## Written task
Give the count of lines below that include the word "screen", and say nothing else.

###

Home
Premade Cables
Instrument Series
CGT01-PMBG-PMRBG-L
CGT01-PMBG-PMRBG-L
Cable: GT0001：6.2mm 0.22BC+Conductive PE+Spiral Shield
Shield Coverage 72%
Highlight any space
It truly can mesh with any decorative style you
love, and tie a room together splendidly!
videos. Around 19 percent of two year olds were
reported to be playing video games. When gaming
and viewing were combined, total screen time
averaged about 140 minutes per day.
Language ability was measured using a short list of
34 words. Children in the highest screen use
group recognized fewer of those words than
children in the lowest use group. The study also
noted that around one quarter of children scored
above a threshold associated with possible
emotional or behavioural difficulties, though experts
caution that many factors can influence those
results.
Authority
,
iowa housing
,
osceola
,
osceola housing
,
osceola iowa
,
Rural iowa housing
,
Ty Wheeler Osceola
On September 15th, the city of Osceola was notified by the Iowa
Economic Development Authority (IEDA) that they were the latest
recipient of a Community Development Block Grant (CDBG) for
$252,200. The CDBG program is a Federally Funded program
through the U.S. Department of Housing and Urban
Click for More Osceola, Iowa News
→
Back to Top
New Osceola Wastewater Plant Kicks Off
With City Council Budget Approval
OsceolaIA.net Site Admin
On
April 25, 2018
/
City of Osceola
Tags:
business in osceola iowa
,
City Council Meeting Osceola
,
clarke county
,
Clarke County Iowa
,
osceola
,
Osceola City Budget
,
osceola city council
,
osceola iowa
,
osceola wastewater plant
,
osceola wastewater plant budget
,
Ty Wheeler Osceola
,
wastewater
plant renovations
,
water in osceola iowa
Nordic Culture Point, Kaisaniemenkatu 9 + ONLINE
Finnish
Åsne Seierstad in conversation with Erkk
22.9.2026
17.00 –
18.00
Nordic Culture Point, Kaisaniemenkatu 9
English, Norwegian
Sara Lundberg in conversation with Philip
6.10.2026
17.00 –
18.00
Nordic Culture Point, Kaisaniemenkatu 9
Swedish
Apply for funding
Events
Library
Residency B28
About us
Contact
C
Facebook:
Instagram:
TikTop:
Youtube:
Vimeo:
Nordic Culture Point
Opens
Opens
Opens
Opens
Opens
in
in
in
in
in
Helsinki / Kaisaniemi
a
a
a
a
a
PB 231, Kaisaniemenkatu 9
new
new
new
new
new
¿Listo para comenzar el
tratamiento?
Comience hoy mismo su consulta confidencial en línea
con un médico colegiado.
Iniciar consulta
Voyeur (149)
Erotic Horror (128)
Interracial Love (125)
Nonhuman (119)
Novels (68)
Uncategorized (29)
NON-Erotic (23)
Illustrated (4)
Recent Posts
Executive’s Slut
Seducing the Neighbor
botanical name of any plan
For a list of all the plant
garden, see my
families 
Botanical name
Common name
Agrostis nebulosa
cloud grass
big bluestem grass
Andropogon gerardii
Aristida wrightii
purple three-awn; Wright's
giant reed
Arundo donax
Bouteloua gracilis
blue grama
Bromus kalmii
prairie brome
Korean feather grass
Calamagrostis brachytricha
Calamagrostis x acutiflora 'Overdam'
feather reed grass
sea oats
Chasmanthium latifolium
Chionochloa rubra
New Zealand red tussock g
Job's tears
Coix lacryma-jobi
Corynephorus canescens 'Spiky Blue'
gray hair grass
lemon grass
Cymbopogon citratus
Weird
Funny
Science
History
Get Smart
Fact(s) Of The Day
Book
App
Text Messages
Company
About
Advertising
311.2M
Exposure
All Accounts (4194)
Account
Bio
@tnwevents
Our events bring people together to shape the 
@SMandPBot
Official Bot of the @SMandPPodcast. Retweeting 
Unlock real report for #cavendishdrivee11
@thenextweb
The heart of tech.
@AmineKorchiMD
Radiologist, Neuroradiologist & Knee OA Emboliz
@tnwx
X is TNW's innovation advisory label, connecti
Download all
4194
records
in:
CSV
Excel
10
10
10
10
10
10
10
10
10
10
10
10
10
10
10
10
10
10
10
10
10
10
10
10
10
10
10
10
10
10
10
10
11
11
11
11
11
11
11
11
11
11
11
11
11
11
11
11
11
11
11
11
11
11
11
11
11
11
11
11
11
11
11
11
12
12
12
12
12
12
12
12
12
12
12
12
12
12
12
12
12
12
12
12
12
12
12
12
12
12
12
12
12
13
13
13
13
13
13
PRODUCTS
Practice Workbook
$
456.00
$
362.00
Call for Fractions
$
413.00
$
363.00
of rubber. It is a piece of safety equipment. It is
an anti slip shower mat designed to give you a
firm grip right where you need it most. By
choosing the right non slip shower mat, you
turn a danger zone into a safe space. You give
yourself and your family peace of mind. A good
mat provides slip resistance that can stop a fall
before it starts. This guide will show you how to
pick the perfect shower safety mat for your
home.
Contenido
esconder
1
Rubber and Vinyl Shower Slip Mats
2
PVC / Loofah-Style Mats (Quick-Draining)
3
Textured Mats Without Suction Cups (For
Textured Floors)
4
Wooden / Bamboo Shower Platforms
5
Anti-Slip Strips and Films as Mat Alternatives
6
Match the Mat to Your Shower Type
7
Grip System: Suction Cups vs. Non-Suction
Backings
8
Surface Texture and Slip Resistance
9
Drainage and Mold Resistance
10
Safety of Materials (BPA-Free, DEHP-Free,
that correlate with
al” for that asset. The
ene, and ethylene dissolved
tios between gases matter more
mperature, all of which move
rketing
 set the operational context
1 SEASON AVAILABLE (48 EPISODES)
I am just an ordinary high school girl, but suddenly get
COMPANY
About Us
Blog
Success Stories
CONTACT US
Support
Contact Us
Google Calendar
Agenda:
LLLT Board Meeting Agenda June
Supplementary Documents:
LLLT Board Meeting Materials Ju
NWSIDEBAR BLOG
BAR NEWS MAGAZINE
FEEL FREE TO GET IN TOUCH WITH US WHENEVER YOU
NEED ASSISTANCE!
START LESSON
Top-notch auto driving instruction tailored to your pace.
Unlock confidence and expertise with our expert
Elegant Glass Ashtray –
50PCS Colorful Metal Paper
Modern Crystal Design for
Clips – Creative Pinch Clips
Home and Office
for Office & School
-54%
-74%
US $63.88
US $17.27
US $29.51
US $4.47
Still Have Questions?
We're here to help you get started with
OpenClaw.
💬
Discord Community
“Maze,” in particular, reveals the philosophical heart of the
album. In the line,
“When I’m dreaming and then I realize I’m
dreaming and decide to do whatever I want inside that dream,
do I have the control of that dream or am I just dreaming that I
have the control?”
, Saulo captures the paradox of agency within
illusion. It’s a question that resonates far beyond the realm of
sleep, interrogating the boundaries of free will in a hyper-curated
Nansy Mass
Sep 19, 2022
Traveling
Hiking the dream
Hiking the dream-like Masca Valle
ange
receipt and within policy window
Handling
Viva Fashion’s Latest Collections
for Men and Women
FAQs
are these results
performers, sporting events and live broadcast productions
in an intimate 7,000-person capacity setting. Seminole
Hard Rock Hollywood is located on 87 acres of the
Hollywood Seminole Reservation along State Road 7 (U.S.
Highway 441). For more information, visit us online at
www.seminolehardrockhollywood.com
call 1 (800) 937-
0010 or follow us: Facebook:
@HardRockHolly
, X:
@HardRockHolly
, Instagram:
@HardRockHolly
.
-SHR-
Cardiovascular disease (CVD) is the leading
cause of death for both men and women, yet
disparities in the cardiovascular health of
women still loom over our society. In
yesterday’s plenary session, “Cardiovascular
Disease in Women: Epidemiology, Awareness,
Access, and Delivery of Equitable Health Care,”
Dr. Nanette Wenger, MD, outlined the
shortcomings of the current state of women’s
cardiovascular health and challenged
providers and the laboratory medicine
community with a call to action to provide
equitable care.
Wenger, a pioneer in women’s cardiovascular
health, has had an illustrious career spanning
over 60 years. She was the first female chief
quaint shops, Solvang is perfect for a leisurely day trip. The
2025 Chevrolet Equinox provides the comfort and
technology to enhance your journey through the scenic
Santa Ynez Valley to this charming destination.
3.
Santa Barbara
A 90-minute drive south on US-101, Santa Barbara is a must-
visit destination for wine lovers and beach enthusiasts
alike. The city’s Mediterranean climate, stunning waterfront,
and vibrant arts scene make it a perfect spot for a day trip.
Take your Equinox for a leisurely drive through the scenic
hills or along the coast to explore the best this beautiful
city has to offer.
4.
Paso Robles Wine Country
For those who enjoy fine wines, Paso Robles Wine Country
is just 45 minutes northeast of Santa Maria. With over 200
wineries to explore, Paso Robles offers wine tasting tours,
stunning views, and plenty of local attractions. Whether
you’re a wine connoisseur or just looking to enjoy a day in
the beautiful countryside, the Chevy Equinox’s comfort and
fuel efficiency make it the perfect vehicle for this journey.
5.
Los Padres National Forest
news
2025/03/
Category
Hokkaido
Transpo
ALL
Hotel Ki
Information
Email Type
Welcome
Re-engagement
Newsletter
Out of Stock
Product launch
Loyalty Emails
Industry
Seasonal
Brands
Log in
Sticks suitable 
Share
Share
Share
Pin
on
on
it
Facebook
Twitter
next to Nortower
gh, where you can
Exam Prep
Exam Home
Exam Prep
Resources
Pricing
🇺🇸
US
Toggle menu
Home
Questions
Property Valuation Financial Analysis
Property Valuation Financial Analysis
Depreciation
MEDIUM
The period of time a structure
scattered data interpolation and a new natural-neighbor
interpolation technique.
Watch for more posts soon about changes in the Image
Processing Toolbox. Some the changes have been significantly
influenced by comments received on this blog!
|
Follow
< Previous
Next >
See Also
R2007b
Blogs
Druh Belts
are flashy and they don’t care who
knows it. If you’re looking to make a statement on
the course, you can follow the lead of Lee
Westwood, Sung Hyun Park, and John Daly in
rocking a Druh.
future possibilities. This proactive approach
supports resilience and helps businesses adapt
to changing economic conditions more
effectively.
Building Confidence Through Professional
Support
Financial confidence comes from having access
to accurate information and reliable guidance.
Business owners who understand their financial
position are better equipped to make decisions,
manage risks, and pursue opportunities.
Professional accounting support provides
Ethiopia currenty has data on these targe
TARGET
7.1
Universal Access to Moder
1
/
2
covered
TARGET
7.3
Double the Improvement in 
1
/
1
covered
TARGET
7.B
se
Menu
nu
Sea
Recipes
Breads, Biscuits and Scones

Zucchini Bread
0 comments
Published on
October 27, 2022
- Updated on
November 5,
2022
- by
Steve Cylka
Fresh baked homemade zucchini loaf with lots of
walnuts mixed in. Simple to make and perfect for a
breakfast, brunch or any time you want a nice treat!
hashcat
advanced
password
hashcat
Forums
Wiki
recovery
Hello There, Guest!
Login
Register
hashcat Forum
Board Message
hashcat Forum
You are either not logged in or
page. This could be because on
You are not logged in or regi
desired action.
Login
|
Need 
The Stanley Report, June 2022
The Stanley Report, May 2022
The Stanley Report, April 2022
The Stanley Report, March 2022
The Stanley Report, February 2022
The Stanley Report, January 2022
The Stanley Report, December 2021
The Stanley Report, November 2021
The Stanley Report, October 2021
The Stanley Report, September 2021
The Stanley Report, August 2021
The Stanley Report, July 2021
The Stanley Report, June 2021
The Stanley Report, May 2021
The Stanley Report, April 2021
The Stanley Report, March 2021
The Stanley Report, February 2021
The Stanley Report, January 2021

###

## Response to this task
2